C’est le cas de l’Egypte qui est représentée par le grand Alaa El-Aswany. Le grand maître des lettres égyptiennes livre avec son nouveau roman Les arbres d’Alexandrie un récit magistralement ficelé, bâti autour de la nostalgie populaire pour les années Nasser. Du Nigeria, nous parvient le très beau L’envol des lucioles du jeune Abubakar Adam Ibrahim qui raconte le parcours initiatique de son héros artiste-peintre à la recherche des fantômes du passé.
Enfin, il est difficile en cette année du centenaire de la naissance de James Baldwin de fermer les yeux à la puissance et l’intensité de l’épopée africaine-américaine. L’univers afro-américain est revisité : sous forme de saga familiale dans Les fantômes de Brooklyn par son jeune at talentueux auteur Tyriek White, sous forme de mythologie urbaine dans Les Egarés par Ayana Mathis, l’auteure qui avait conquis le public français il y a dix ans, on se souvient, avec Les douze tribus d’Hattie, un premier roman devenu culte, et, finalement, sous forme d’autofiction dans Gens de couleur qui sont les mémoires du célèbre Henry Louis Gates Jr., ancien professeur au Département d’études africaines et afro-américaines de Yale et, ami et mentor de Barack Obama.
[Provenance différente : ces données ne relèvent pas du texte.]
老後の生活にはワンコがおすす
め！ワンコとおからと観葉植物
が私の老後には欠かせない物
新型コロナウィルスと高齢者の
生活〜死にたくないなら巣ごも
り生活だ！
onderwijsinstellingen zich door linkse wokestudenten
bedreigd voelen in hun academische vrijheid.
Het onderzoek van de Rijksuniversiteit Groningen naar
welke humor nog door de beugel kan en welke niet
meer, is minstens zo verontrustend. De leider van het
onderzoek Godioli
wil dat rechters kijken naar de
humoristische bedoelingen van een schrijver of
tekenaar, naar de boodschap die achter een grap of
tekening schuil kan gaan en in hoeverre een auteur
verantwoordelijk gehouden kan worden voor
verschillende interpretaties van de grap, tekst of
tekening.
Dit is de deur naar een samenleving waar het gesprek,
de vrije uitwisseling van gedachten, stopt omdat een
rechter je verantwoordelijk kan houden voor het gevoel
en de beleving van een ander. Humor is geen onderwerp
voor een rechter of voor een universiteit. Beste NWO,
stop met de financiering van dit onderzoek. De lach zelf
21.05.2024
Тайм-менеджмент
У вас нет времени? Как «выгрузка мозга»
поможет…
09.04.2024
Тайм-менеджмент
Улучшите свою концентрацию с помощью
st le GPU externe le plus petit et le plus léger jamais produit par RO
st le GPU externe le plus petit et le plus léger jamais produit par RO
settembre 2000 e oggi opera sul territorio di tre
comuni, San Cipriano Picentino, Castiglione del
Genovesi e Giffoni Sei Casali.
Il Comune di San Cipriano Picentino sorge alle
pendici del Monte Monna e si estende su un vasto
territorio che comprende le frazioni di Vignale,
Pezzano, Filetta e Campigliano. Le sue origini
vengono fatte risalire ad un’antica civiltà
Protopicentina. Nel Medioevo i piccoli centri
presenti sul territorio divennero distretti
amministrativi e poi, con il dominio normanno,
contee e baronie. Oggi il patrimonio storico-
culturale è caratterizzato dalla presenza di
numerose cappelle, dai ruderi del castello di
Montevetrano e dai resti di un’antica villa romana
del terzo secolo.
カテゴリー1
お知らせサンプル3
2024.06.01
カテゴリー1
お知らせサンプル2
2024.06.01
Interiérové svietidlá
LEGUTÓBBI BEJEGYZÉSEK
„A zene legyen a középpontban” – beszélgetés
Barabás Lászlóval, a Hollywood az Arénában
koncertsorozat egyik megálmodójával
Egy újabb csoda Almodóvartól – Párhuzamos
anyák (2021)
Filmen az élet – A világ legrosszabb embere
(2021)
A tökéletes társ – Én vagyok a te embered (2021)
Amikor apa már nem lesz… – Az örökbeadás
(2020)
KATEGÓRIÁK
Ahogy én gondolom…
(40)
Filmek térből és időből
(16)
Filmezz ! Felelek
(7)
Enfin, pour toucher la quintessence du monde afro-américain, on lira la biographie de James Baldwin que publient les éditions Gallimard. Le centenaire de cet auteur emblématique de l’Amérique noire a conduit les éditeurs à rééditer ses romans et ses essais devenus des classiques. Parions que beaucoup saisiront cette opportunité pour découvrir ou relire l’œuvre de ce rebelle devenu monument.